I had the advantage that most of the really hard stuff - the servers and the streaming camera - came pre-programmed. I just added fluff.
Good luck! My hat’s off to you!
It’s not possible to detect and, (as you said), it doesn’t really matter. Also that solves the “curved wall problem” - you simply adjust toward or away as necessary.
Try not to over-engineer this and you’ll be happier.
So then, what’s happening with the fancy camera and the LIDAR? All that was ROS stuff, right? Or, do you have a version of di_sensors I haven’t seen yet?
The LIDAR is ROSbot Dave only. The Oak-D-Lite is LegacyDave only while I am learning how to program it and then learn to program the robot with what I learned how to program on the Oak thingy.

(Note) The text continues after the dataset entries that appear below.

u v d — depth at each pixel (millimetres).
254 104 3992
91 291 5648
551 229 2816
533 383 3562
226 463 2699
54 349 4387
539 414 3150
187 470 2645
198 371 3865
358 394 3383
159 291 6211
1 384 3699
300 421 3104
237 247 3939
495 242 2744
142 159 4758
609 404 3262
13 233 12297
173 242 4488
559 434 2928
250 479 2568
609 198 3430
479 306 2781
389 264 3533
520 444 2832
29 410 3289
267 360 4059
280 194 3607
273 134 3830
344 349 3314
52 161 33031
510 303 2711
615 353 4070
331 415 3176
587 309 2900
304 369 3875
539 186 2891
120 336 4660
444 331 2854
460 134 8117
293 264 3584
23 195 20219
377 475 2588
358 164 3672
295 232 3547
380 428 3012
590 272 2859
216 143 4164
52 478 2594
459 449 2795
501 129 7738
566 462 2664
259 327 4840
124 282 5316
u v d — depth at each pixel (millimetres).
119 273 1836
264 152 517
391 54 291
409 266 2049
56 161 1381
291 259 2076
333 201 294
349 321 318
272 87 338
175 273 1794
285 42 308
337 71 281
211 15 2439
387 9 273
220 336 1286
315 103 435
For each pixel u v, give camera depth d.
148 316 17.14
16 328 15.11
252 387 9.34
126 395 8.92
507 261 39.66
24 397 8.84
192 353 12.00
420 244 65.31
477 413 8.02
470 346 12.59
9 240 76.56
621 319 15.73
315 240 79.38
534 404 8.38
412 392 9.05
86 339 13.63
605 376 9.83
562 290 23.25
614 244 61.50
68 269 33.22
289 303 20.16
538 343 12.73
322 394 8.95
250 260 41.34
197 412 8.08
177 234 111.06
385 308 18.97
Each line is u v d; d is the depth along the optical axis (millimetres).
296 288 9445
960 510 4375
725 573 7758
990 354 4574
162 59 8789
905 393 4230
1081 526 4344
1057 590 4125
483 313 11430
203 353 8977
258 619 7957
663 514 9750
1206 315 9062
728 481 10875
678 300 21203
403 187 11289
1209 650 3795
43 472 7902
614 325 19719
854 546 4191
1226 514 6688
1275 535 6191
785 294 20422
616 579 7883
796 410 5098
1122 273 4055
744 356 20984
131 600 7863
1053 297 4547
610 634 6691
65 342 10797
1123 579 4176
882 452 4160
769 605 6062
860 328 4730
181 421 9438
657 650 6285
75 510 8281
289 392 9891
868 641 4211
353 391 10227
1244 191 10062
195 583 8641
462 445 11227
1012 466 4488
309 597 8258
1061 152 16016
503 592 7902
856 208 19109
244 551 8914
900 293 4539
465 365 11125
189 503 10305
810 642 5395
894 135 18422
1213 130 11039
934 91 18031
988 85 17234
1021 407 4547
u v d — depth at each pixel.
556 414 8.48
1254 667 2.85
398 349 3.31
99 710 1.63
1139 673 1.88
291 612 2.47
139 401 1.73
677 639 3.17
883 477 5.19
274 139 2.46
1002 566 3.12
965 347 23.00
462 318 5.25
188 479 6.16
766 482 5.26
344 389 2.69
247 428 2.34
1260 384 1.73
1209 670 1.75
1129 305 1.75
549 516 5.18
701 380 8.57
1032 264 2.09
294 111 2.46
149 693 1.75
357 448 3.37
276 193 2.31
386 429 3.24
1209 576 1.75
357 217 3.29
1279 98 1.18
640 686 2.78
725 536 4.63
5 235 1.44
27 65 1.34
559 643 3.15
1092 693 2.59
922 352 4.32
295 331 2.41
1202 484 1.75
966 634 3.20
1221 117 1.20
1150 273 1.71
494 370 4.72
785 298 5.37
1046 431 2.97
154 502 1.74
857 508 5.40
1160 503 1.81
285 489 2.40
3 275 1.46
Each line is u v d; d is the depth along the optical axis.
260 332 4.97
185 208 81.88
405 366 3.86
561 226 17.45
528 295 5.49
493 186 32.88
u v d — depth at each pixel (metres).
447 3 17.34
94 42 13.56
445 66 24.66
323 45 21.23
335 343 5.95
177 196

And since that all sounds like more than my brain can wrap around right now, both are being ignored while Dave learns about VScode, and the US sensor, and I think about things that sound easier like wall following.
Distance Readings: [259]
Average Reading: 259 mm
Minimum Reading: 259 mm
Maximum Reading: 259 mm
Std Dev Reading: 0 mm
Three SD as a percent of reading: 0.0 %
Distance Readings: [259, 259]
Average Reading: 259 mm
Minimum Reading: 259 mm
Maximum Reading: 259 mm
Std Dev Reading: 0 mm
Three SD as a percent of reading: 0.0 %
Distance Readings: [259, 259, 262]
Average Reading: 260 mm
Minimum Reading: 259 mm
Maximum Reading: 262 mm
Std Dev Reading: 1 mm
Three SD as a percent of reading: 1.6 %
Distance Readings: [259, 259, 262, 258]
Average Reading: 260 mm
Minimum Reading: 258 mm
Maximum Reading: 262 mm
Std Dev Reading: 2 mm
Three SD as a percent of reading: 1.7 %
Distance Readings: [259, 259, 262, 258, 257]
Average Reading: 259 mm
Minimum Reading: 257 mm
Maximum Reading: 262 mm
Std Dev Reading: 2 mm
Three SD as a percent of reading: 1.9 %
This is in a dim room looking at a piece of cardboard. So very consistent readings. The only downside is that I had the sensor at ~25 cm, so it’s reading about a cm long.